The one that I always liked was the Container class. Everything inherited
from it,

	Thing		What it carried typically

	Monster		Treasure
	Player		His inventory
	Player		His rucksack
	Rucksack	More inventory
	Room		Players
	Wand		Spell Charges
	World		Rooms (IIRC, if you destroyed a container you were in
			you moved up to its holding container)


But it wasn't the above that really helped me think about OO in new ways, it
was the combination of the imaginative/inventiveness of roleplaying games
which are really what MUDs are (sort of) combined with it. At a certain point
(sorry this is getting D&Dish) you take an idea like a 'bag of holding'[1] and you
can realise you can add a function to it that allows entry into it and also in code
give it the Room inheritance.

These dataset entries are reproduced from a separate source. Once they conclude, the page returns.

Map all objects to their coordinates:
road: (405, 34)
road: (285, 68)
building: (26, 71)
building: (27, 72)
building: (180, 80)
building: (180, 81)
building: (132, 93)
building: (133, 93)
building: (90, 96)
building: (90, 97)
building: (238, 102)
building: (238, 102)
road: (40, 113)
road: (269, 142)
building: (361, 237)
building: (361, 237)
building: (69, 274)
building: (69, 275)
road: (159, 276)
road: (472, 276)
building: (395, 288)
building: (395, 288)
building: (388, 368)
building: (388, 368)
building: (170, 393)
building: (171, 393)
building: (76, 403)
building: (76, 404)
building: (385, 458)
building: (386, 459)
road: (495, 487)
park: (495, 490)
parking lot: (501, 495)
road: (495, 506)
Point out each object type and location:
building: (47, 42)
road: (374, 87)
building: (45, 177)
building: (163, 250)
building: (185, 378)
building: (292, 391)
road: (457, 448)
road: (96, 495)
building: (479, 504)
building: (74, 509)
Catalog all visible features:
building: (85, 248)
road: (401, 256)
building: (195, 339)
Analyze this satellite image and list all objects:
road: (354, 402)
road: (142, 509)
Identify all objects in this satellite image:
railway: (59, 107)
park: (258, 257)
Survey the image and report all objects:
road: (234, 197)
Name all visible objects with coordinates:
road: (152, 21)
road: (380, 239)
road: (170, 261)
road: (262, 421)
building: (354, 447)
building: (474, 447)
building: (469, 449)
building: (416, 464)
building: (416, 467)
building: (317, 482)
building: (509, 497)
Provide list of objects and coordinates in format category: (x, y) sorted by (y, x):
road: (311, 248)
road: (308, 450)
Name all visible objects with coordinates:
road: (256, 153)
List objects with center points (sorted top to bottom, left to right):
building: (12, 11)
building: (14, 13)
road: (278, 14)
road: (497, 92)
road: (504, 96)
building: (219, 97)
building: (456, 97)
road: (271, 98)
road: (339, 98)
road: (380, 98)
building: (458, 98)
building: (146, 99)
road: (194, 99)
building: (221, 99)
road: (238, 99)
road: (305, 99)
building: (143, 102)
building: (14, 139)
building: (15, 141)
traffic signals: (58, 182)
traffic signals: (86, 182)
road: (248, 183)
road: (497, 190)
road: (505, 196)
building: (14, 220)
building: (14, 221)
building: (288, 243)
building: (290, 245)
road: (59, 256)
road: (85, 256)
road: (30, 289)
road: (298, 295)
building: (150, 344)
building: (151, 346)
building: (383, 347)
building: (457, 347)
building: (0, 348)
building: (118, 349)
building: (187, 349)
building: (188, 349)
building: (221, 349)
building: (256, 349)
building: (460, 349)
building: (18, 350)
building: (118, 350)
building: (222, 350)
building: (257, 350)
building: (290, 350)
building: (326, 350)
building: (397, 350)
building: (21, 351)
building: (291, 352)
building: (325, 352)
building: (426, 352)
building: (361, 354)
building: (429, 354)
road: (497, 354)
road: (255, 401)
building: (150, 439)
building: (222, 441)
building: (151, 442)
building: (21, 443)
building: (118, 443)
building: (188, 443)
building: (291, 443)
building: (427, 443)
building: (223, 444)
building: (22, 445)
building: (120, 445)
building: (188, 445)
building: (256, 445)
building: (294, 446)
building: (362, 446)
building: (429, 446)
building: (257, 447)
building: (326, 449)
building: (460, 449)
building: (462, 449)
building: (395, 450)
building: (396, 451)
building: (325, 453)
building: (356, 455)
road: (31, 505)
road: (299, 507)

So you have something like

	Greg> open bag (Container::Bag code)
	Greg> go bag (Custom Bag of H. code based on Room code)
	Other players see: Greg exits bag.
                         : The bag drops to the ground.
	
And it's at this stage in a typical MUD the other players in the room would take
the bag and close it leaving Greg in a room container trapped:-).

The thing was I don't think there was anything particularly special here, but I
just think it was a quality of teaching/learning which because I was 
using my imagination, I just got the OO concept really well and can still hopefully
see the more boring classes like reports, accounts, warehouses, etc. more
creatively.

I'm afraid this is one of those posts that people who like formal learning will
hate and those that like play learning will maybe love.

G.

[1] a magic item in D&D games where the bag leads onto a miniature dimension so
you can store huge amounts of things in it.